[Saved data entries]
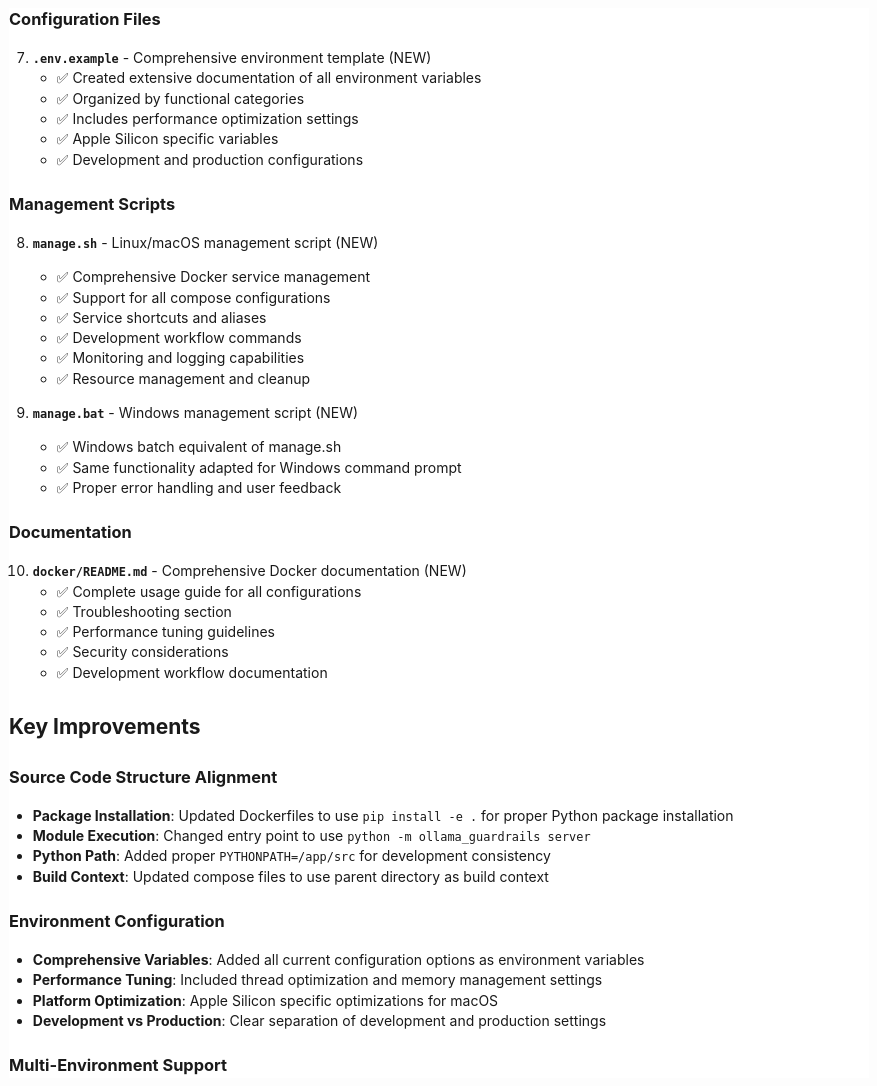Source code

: ### Configuration Files

7. **`.env.example`** - Comprehensive environment template (NEW)
   - ✅ Created extensive documentation of all environment variables
   - ✅ Organized by functional categories
   - ✅ Includes performance optimization settings
   - ✅ Apple Silicon specific variables
   - ✅ Development and production configurations

### Management Scripts

8. **`manage.sh`** - Linux/macOS management script (NEW)
   - ✅ Comprehensive Docker service management
   - ✅ Support for all compose configurations
   - ✅ Service shortcuts and aliases
   - ✅ Development workflow commands
   - ✅ Monitoring and logging capabilities
   - ✅ Resource management and cleanup

9. **`manage.bat`** - Windows management script (NEW)
   - ✅ Windows batch equivalent of manage.sh
   - ✅ Same functionality adapted for Windows command prompt
   - ✅ Proper error handling and user feedback

### Documentation

10. **`docker/README.md`** - Comprehensive Docker documentation (NEW)
    - ✅ Complete usage guide for all configurations
    - ✅ Troubleshooting section
    - ✅ Performance tuning guidelines
    - ✅ Security considerations
    - ✅ Development workflow documentation

## Key Improvements

### Source Code Structure Alignment

- **Package Installation**: Updated Dockerfiles to use `pip install -e .` for proper Python package installation
- **Module Execution**: Changed entry point to use `python -m ollama_guardrails server` 
- **Python Path**: Added proper `PYTHONPATH=/app/src` for development consistency
- **Build Context**: Updated compose files to use parent directory as build context

### Environment Configuration

- **Comprehensive Variables**: Added all current configuration options as environment variables
- **Performance Tuning**: Included thread optimization and memory management settings
- **Platform Optimization**: Apple Silicon specific optimizations for macOS
- **Development vs Production**: Clear separation of development and production settings

### Multi-Environment Support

- Exercise instructions
For every line above, produce an exact transcription that omits the images.

- Answer box
Source code

: ### Configuration Files

7. **`.env.example`** - Comprehensive environment template (NEW)
   - ✅ Created extensive documentation of all environment variables
   - ✅ Organized by functional categories
   - ✅ Includes performance optimization settings
   - ✅ Apple Silicon specific variables
   - ✅ Development and production configurations

### Management Scripts

8. **`manage.sh`** - Linux/macOS management script (NEW)
   - ✅ Comprehensive Docker service management
   - ✅ Support for all compose configurations
   - ✅ Service shortcuts and aliases
   - ✅ Development workflow commands
   - ✅ Monitoring and logging capabilities
   - ✅ Resource management and cleanup

9. **`manage.bat`** - Windows management script (NEW)
   - ✅ Windows batch equivalent of manage.sh
   - ✅ Same functionality adapted for Windows command prompt
   - ✅ Proper error handling and user feedback

### Documentation

10. **`docker/README.md`** - Comprehensive Docker documentation (NEW)
    - ✅ Complete usage guide for all configurations
    - ✅ Troubleshooting section
    - ✅ Performance tuning guidelines
    - ✅ Security considerations
    - ✅ Development workflow documentation

## Key Improvements

### Source Code Structure Alignment

- **Package Installation**: Updated Dockerfiles to use `pip install -e .` for proper Python package installation
- **Module Execution**: Changed entry point to use `python -m ollama_guardrails server` 
- **Python Path**: Added proper `PYTHONPATH=/app/src` for development consistency
- **Build Context**: Updated compose files to use parent directory as build context

### Environment Configuration

- **Comprehensive Variables**: Added all current configuration options as environment variables
- **Performance Tuning**: Included thread optimization and memory management settings
- **Platform Optimization**: Apple Silicon specific optimizations for macOS
- **Development vs Production**: Clear separation of development and production settings

### Multi-Environment Support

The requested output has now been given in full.